Starbound developer Chucklefish has a few million dollars of funding under its belt, more than enough (one would think) for it to work on its Terraria-in-space game for a long time. But how long exactly? Try nine years. That’s over 100 months or 3285 days. Go go multiplication!
Chucklefish, feeling like it should comment on the problems various Early Access and Kickstarter games have run into in recent times, made a state-of-the-union style post on its blog on Friday.
It’s not particularly long, but it provides all the comfort supporters could possibly want in three sentences:
But Chucklefish could fund the development of Starbound for another 9 years at least. Even if we didn’t make another penny in that time. This includes all our office costs, salaries and every other kind of company expenditure.
Before you ask, yes, the post goes on to explain why Chucklefish, with all its cash, hasn’t gone on a hiring spree to get the game done faster:
I’m afraid it just doesn’t work that way, bringing on a new programmer requires a huge amount of invested time. Programmers need to learn the code base, they need existing programmers to teach them the code base. It takes months of getting up to speed to reap the rewards of that investment. Then you have a huge communication overhead as well as all the businessy time sinks that go along with a new hire. Not to mention finding room to house those additional hires (We would have to move to a bigger office!).
Which lines up pretty much with my experiences in games development.
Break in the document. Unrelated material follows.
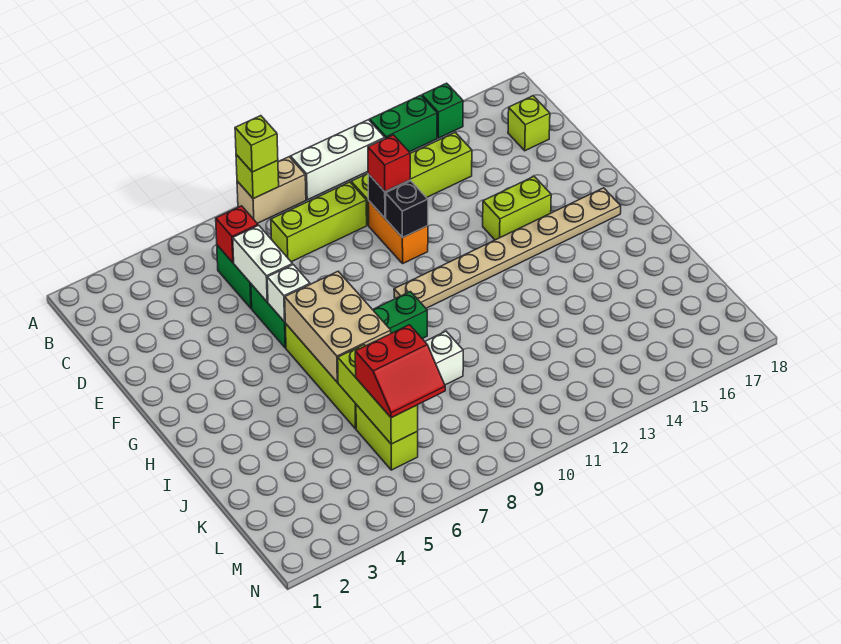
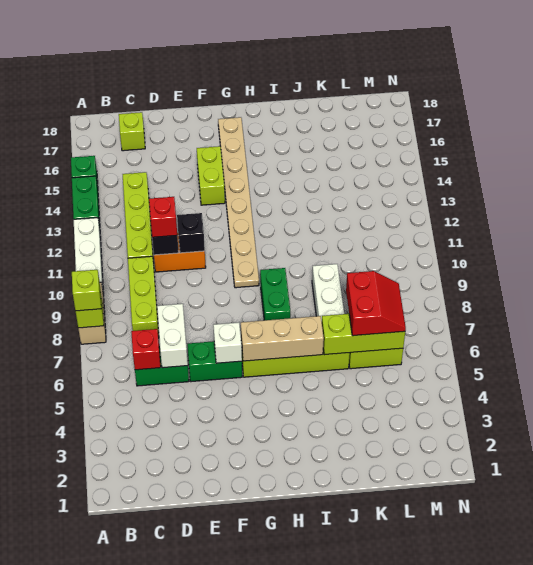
white brick D6:E6 level 2 -> white brick D6:D7 level 2
tan brick G6:I7 level 2 -> tan brick G6:I6 level 2

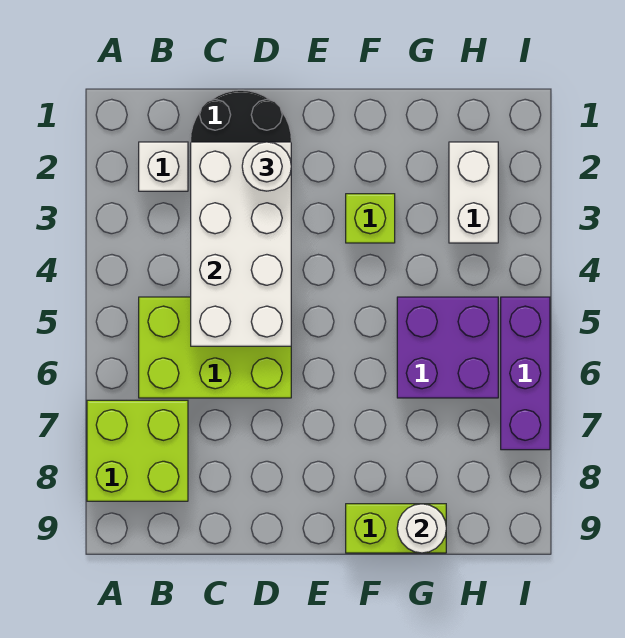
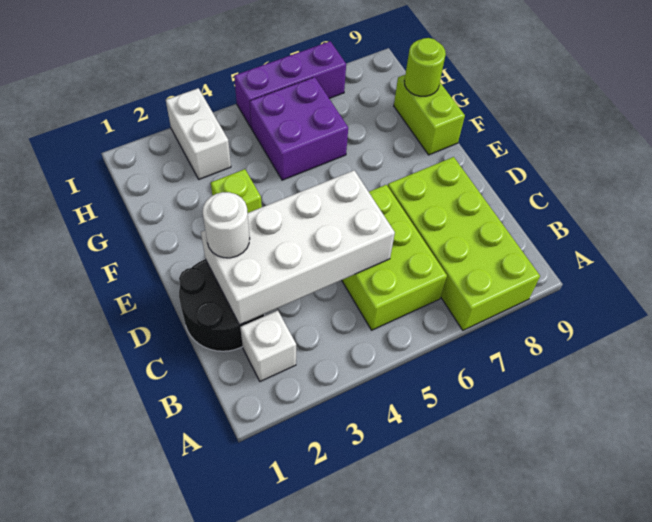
lime brick A7:B8 level 1 -> lime brick A7:D8 level 1
white round brick G9 level 2 -> lime round brick G9 level 2
white brick H2:H3 level 1 -> white brick H3:I3 level 1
Heck, I have enough trouble as it is keeping my head around my own code.
Starbound health check [Chucklefish]
Comments
2 responses to “Starbound Has Enough Cash For Nearly A Decade’s Worth Of Development”
what about hiring people to do the ‘other’ stuff like artwork and stuff that doesn’t involve bringing a programmer up to speed, so he can get on with programming? Lest it take 9 years to finish it.
Because adding more artists wouldn’t necessarily speed things up? If the current artists can keep pace with the programming, then hiring more artists is a waste of money and leaves most of them getting paid for twiddling their thumbs while waiting for programming features.
So it takes months to get a programmer up to speed. We’ve been hearing that for 8 months now. So… if they had done it then, stuff would be getting done, right?
Let’s also not forget the fact that they either fired, didn’t renew the contract of, or had quit one of their main developers earlier this year. They replaced him. But how can they do that when it’s so hard to do?